Historical consciousness in Europe
Historical consciousness can change in its intensity: there can be more or less historical consciousness. But its nature can also change: the way in which the relationship between present and past is interpreted can vary. And this relationship with the past has indeed been a varied one over the last two centuries. The modern historical consciousness, which began after the fracture that came with the French Revolution and after the romantic hantises, encapsulated a longing for an inner connection with the past. Those who had gone before were regarded as having bestowed a bequest on the modern generations. The new social shocks at the end of the nineteenth century led to the emergence of a more radical, anti-modern historical consciousness which bore testimony to the desire to re-traditionalise society.

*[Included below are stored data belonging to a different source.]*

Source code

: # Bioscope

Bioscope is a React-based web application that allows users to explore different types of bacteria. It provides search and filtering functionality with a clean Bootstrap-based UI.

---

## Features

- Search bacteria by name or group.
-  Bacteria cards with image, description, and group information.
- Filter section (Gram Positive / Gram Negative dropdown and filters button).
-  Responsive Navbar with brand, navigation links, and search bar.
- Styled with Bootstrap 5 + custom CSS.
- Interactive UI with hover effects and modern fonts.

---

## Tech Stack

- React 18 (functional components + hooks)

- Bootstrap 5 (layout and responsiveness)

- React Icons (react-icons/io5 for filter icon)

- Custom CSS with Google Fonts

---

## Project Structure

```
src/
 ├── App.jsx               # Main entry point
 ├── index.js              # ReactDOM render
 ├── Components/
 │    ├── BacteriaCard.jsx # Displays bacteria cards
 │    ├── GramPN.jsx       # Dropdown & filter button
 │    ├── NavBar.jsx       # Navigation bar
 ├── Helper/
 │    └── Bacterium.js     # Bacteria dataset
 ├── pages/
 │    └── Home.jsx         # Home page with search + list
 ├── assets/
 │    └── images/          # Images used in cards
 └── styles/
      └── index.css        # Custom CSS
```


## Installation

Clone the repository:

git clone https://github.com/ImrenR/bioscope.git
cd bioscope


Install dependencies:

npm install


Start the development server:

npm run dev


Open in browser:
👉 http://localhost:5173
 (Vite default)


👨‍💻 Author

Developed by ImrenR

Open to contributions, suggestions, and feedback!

By contrast, the context of the social criticism that pervaded the 1960s and 70s gave rise to a neo-modern historical consciousness. It was linked to a desire to denounce and often debunk a past that was seen as wrong, where a continuity between past and present was no longer regarded as a good thing. In reaction to the (perceived) vacuum this created, the decades that followed brought something of a historical reveille, rooted in a late-modern historical consciousness. It lay at the basis of the creation of a multifaceted world of substitutes, as an attempt to mask the loss. The gulf between past and present proved too wide, however. In the post-modern historical consciousness, the past remained a foreign country. At the same time, the ‘traditional’ historiography had to make way for memory as an instrument for giving shape to the past. In such a development, the historian can no longer be the guardian of the status quo. By contrast, he must accept the changeability of the world, remain aloof and exercise his readers in a sensitivity to the specificity of different historical periods and styles. The task of the historian of today is to strengthen historical literacy.